§ Prompt:
Transcribe the lines below exactly. No image belongs in the transcription.
■ ■ ■
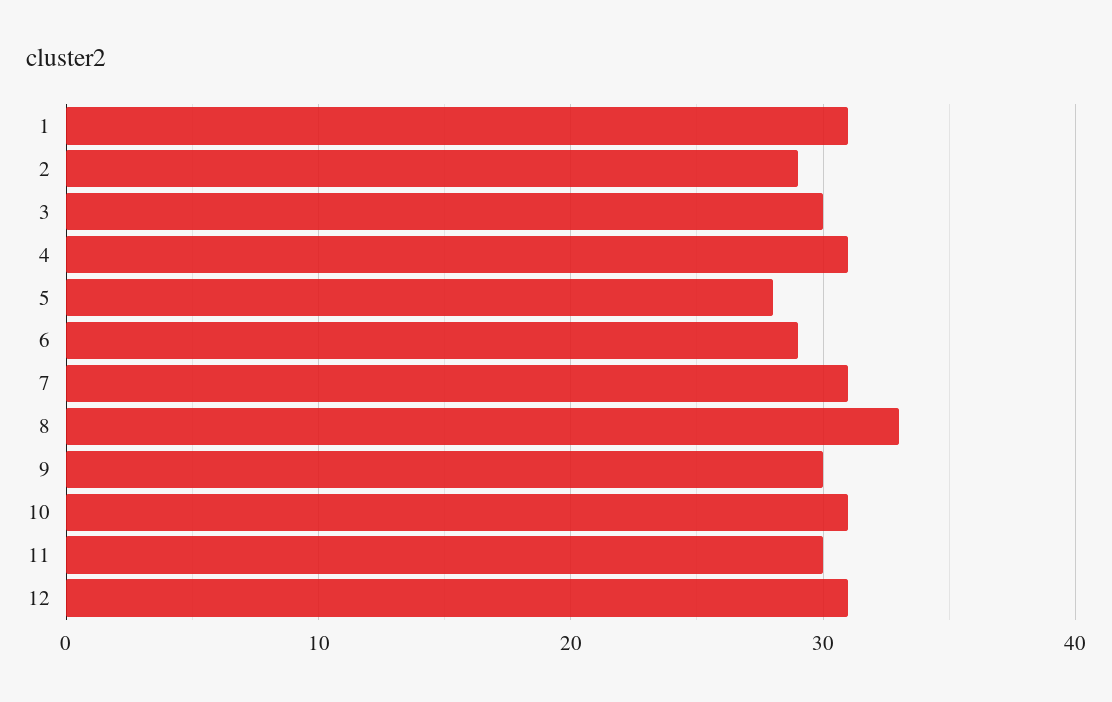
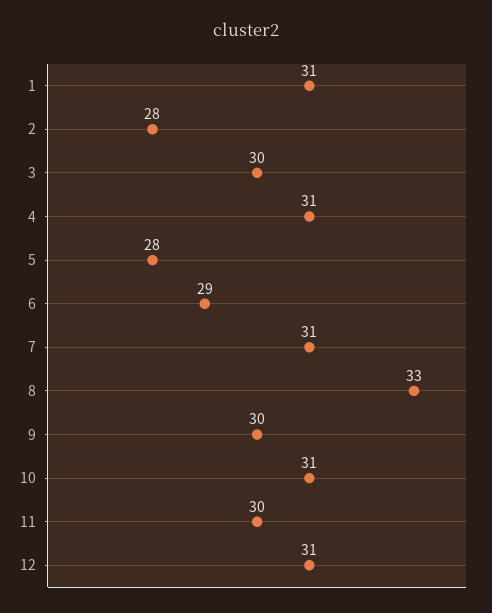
  {
    "1": 31,
-   "2": 29,
+   "2": 28,
    "3": 30,
    "4": 31,
    "5": 28,
    "6": 29,
    "7": 31,
    "8": 33,
    "9": 30,
    "10": 31,
    "11": 30,
    "12": 31
  }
■ ■ ■
§ Response for this exercise:
  {
    "1": 31,
-   "2": 29,
+   "2": 28,
    "3": 30,
    "4": 31,
    "5": 28,
    "6": 29,
    "7": 31,
    "8": 33,
    "9": 30,
    "10": 31,
    "11": 30,
    "12": 31
  }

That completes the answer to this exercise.